-- Source text --
——————
Relax to the Max

 

When I read our company emails about new hires, transfers, or those receiving promotions, the one thing I enjoy reading about each person is, not so much about their job or their qualifications, but what they enjoy doing apart from their work. I have read things like fishing, hunting, playing sports like baseball, basketball, golf, etc., or watching a favorite sport. Some are hobbies like woodworking, sewing, art work. One I probably like best is spending time with family. And, there are many more.  I probably learn more from these about the person than from what job they will be doing.  These are activities that are supposed to help you get away from the job and focus on things you enjoy and will help you to relax. These activities apart from your work schedule can be a type of “therapy.” How essential they are and yet how seldom do you really relax?

 
 

You have heard the expression, “All work and no play makes Jack a dull boy.” All work and no relaxation/recreation can also affect “Jack” mentally and physically, which can cause mental stress or physical illness. These can and do affect our relationships with others and especially with family.
——————
Collected data entries
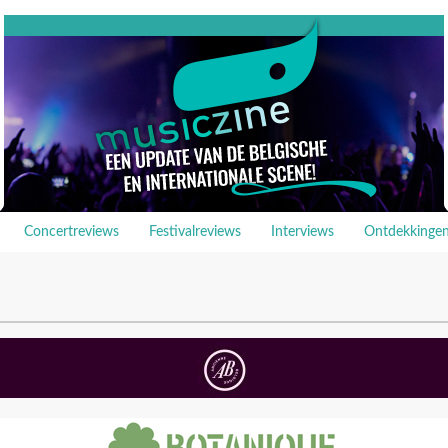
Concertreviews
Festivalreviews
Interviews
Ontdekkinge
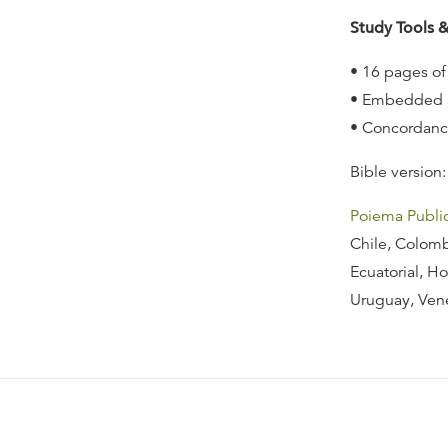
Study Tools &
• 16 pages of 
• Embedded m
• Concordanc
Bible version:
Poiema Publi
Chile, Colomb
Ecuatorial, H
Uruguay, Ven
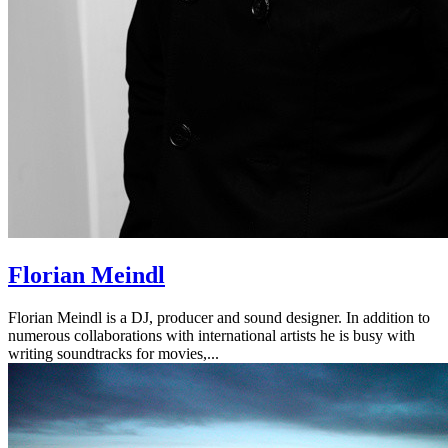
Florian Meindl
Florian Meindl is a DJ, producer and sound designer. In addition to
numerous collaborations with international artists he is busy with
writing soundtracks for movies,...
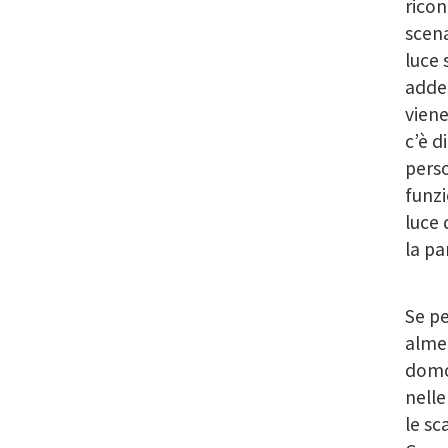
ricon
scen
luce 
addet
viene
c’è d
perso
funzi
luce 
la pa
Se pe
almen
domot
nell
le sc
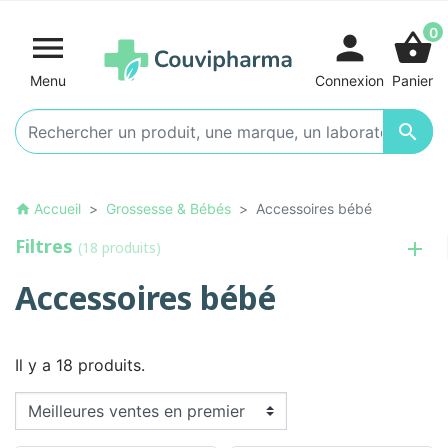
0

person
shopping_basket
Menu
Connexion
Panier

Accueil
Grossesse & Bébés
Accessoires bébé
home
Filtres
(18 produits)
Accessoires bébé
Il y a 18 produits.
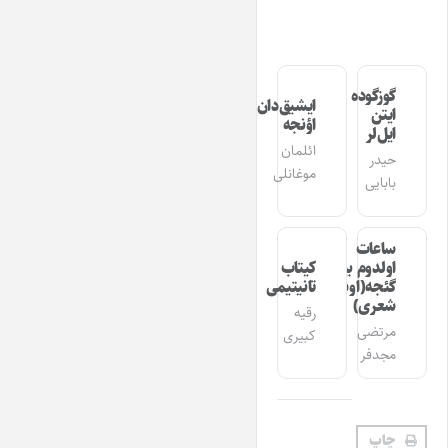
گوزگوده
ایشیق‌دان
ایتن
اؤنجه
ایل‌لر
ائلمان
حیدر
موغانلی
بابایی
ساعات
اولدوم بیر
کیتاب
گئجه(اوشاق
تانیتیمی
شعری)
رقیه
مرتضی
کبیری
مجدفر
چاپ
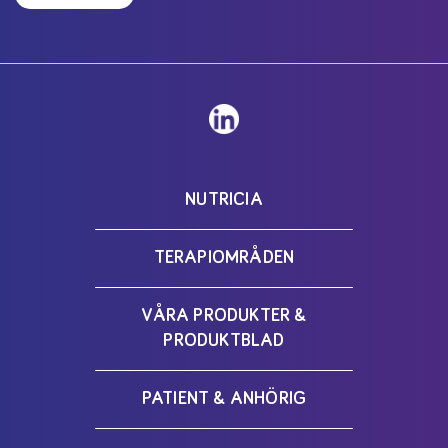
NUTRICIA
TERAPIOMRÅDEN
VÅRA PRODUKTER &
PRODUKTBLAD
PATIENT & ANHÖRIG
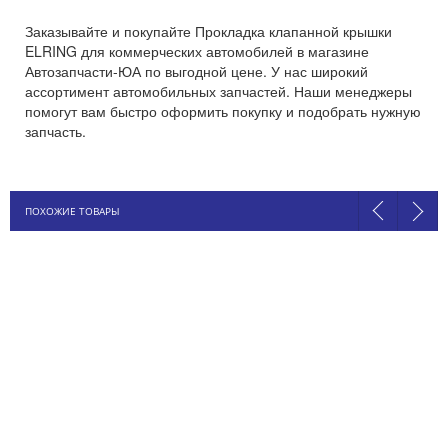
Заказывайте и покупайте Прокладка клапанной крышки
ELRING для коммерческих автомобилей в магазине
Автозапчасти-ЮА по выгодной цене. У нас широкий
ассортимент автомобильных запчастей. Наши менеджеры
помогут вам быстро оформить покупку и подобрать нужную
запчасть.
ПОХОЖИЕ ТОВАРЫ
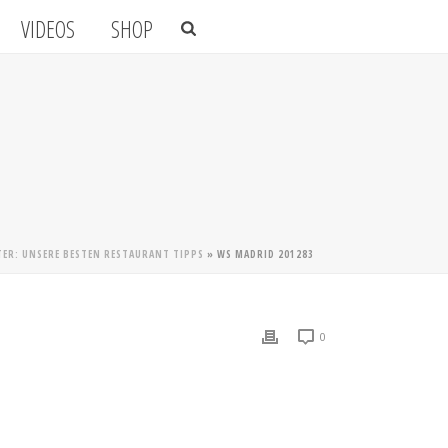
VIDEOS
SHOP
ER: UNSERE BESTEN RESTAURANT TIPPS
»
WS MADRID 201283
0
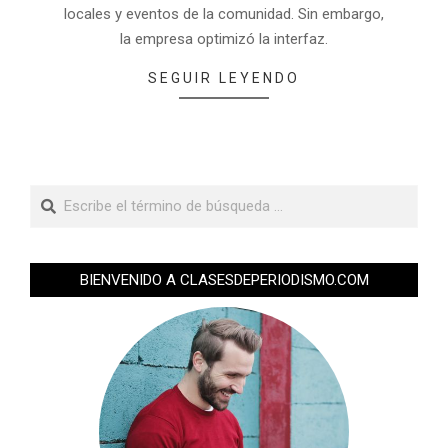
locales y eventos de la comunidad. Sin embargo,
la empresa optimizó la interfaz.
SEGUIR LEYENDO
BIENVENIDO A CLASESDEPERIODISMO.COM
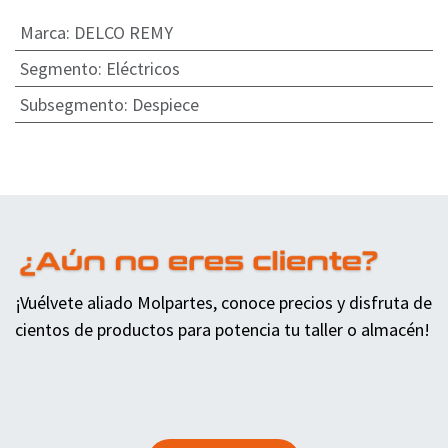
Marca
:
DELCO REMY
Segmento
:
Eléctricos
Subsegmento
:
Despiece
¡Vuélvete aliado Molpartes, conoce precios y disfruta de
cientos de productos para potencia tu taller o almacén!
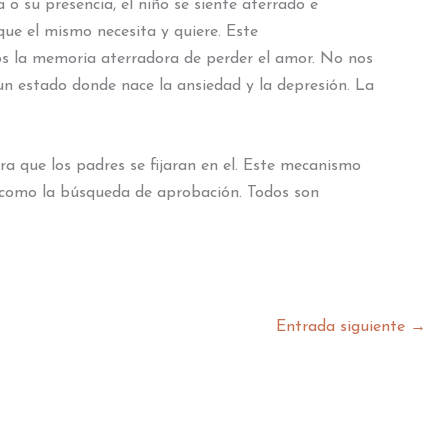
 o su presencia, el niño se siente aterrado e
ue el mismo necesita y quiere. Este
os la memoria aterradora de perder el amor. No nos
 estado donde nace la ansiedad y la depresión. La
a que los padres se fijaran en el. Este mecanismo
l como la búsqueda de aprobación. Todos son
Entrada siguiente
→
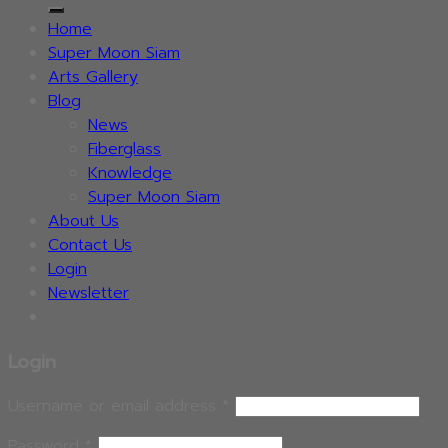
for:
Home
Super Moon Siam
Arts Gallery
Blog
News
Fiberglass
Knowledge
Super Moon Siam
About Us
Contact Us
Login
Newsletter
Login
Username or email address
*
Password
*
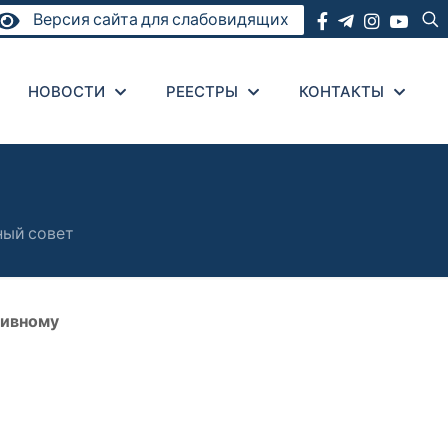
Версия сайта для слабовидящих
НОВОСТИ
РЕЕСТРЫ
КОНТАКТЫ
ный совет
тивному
——————
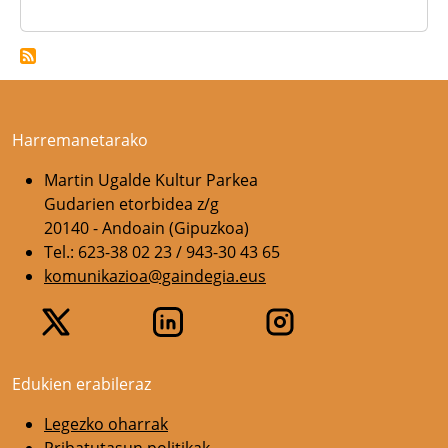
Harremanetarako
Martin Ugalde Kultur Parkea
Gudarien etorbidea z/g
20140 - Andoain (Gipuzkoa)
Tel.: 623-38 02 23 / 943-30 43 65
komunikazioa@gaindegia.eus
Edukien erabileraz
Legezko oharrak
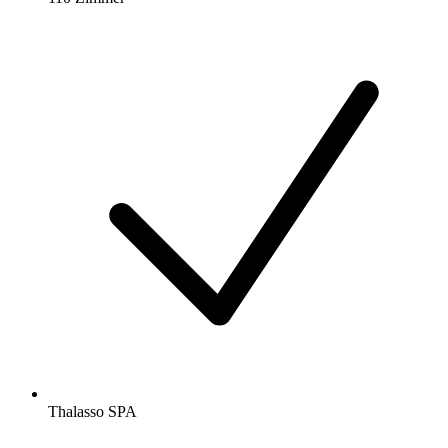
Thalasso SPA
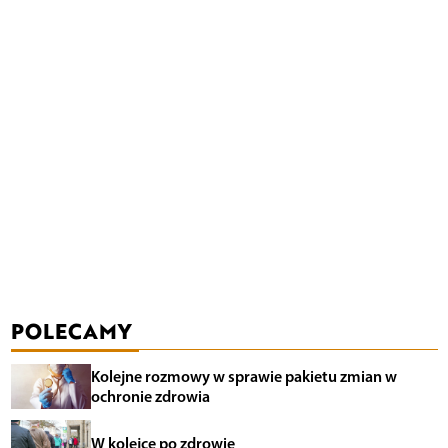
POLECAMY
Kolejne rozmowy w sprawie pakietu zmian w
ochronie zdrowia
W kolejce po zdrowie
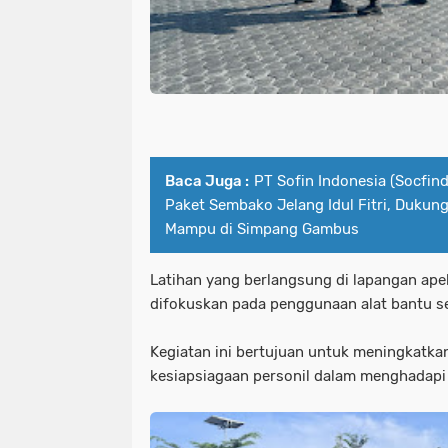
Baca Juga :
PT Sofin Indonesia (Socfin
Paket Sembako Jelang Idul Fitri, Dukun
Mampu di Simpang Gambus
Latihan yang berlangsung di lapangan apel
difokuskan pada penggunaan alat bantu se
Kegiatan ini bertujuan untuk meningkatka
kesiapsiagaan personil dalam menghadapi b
——————
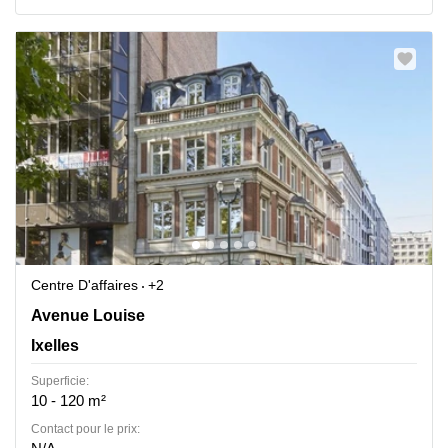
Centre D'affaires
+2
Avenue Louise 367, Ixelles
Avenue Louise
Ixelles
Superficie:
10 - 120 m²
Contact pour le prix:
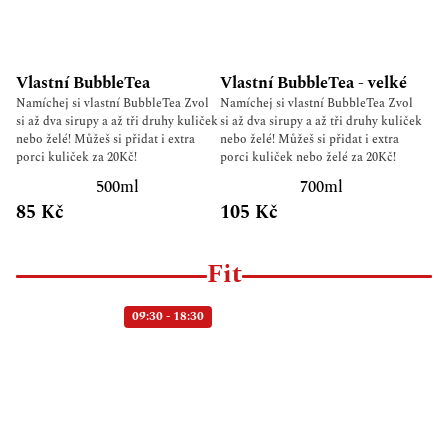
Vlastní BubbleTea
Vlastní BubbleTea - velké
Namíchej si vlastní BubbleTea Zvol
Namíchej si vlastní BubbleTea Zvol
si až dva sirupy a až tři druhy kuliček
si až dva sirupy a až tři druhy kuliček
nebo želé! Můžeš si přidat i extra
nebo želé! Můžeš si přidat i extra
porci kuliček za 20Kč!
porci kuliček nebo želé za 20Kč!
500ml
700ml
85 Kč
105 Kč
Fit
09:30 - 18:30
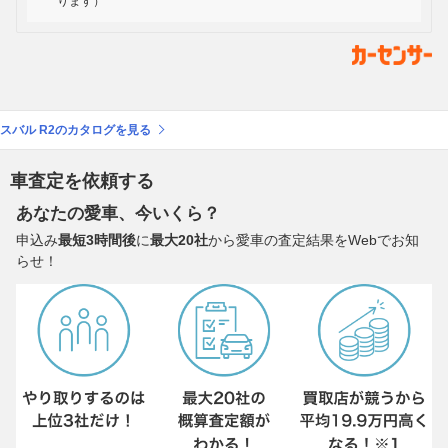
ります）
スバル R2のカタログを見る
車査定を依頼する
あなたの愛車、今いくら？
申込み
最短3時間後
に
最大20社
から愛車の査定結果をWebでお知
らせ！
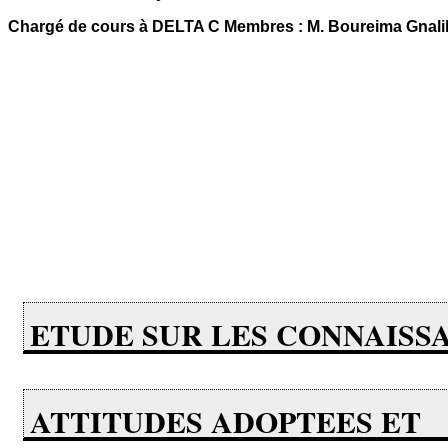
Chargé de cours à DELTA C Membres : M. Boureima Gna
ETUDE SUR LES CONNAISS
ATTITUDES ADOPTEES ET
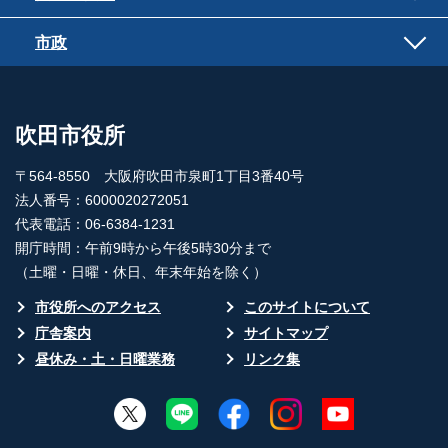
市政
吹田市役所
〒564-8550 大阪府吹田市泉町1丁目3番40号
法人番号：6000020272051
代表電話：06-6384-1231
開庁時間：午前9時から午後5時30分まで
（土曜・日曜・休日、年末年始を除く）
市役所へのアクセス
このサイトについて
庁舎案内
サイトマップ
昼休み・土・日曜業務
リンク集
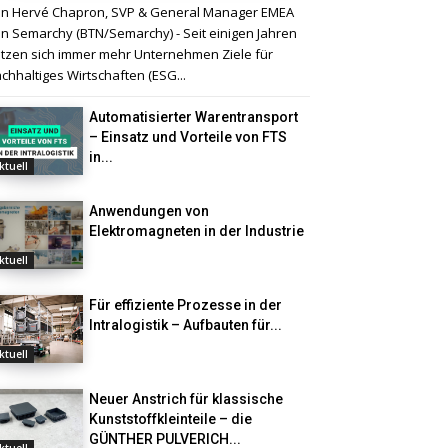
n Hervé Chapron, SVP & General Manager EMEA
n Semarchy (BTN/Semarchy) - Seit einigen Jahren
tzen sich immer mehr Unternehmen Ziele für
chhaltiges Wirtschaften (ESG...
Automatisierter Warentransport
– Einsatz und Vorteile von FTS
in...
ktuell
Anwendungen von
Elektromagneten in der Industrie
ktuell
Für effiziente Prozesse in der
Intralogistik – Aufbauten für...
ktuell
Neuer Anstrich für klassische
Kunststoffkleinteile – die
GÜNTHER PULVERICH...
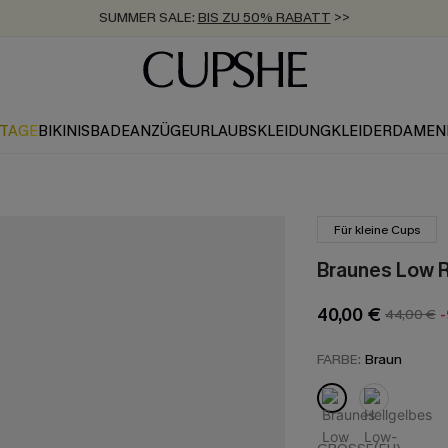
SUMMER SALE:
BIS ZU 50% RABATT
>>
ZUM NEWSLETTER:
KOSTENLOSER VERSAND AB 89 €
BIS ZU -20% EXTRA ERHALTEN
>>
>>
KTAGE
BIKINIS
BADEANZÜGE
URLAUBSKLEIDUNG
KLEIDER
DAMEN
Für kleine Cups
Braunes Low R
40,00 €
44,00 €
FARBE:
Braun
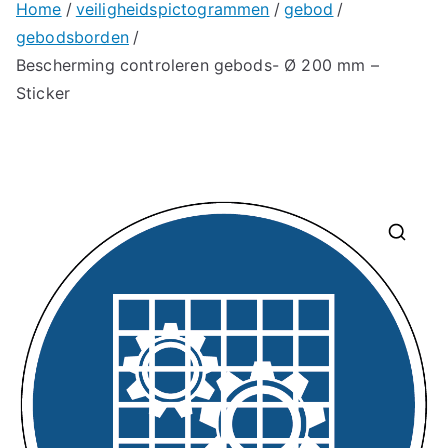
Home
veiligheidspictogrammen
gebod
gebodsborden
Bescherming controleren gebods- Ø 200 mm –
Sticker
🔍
——————
-- Description of the task --
Can you reproduce the passage of the relaxation article word for word, from "Relax to the" up to and including "you really relax?"?

-- Completed task --
Relax to the Max

 

When I read our company emails about new hires, transfers, or those receiving promotions, the one thing I enjoy reading about each person is, not so much about their job or their qualifications, but what they enjoy doing apart from their work. I have read things like fishing, hunting, playing sports like baseball, basketball, golf, etc., or watching a favorite sport. Some are hobbies like woodworking, sewing, art work. One I probably like best is spending time with family. And, there are many more.  I probably learn more from these about the person than from what job they will be doing.  These are activities that are supposed to help you get away from the job and focus on things you enjoy and will help you to relax. These activities apart from your work schedule can be a type of “therapy.” How essential they are and yet how seldom do you really relax?